Yo-Yo Ma, currently the Judson and Joyce Green Creative Consultant for the Chicago Symphony Orchestra, along with members from the same orchestra and the Civic Orchestra of Chicago, took the stage at Symphony Center for a single night last Wednesday. The program began with the most interesting number of the night: the complete Bach Two-Part Inventions, BWV 772–786, originally for keyboard, but here arranged into a kaleidescope of chamber formations (not only duos) among a group consisting of marimba, oboe, flute, viola, English horn, piccolo, bass clarinet, trumpet, trombone, French horn, and – of course – a cello.

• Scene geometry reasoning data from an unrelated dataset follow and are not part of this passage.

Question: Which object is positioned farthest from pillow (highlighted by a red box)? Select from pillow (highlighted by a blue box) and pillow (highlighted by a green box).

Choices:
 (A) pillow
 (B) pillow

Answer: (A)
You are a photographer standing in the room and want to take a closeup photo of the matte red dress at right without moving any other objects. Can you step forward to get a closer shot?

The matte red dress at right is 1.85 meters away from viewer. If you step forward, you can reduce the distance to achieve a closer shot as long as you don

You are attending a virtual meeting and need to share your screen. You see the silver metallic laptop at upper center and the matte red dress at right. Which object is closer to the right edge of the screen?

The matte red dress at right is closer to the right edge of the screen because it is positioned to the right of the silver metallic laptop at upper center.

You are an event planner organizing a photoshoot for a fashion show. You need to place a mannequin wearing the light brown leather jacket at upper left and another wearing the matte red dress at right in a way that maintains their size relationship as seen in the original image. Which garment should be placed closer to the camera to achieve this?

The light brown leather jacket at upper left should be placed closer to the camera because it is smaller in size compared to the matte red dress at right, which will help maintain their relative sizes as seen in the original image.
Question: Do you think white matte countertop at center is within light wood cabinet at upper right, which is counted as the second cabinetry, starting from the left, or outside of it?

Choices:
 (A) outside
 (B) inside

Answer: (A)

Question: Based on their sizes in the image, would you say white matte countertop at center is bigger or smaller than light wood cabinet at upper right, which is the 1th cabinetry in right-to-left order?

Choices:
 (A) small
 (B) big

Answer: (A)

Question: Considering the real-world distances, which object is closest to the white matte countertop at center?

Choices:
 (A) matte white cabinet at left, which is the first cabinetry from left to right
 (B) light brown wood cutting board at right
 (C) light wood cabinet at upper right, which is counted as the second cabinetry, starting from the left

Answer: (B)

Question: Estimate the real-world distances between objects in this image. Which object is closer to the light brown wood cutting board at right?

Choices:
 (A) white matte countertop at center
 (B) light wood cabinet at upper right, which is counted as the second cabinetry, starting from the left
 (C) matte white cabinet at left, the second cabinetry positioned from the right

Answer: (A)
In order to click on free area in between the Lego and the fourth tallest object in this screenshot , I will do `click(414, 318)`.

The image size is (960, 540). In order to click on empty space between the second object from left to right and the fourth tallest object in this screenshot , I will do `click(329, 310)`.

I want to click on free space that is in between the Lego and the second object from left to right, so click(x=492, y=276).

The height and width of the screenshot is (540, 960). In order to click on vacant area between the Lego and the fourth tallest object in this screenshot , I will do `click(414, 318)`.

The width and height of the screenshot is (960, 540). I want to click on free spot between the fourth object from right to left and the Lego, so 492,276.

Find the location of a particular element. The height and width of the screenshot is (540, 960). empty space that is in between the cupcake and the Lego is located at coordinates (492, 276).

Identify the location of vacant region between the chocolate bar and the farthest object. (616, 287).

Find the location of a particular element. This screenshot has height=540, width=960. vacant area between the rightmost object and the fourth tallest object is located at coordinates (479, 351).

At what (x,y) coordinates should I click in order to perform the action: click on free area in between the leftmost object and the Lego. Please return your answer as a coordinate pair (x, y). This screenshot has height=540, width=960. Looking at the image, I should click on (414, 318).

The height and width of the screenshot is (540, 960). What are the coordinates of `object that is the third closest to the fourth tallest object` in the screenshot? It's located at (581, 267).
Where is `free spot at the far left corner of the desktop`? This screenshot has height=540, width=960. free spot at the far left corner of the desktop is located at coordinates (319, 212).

In his typically disarming manner, Yo-Yo Ma – clearly, and despite the theatrics of equality, the center of focus of the night – began by picking up a microphone and relating an anecdote about how the arrangement of the inventions, by composer Dmitri Yanov-Yanovsky, came to be. The story’s main function was to create an atmosphere of intimacy and ease, to smudge the boundary between the performance and the exterior world of the Chicago Loop. It certainly did that. A touch of theatricality, or even simply a basic attention to how the choreography of a concert performance is perceived, helps too: in response to Ma’s expressed desire that we feel as if we were simply at someone’s house, and Yo-Yo Ma and a bunch of CSO musicians happened to be there, and someone rummaged out of an old piano bench a worn copy of the Bach Two-Part Inventions – well, what would happen? – the stage lights were brought way down, and spot lighting traced the various entrances and exits of the instruments across the fifteen numbers of the set.
The effect of the lighting was somewhere between that of aromatherapy candles and a full-on massage. And, it focused the hearing – or perhaps my sharpened sense of the counterpoint in these keyboard exercises was for the simple reason that different instrumental timbres took each line, and each number, in a way distancing the upper and lower voices in such a way that one could almost listen to them separately. Only the ineluctable bond of the harmony garlanded them together in an entirely relaxed and almost casual union. It was a lovely effect. Whether performing fifteen inventions in a row and banking entirely on the sustained interest of this effect was a miscalculation is another question. It baffles me why the tone and dynamic throughout was one of spa-like gentleness – why, for instance, couldn’t one of the duets between brass instruments take on a more brilliant, forceful character?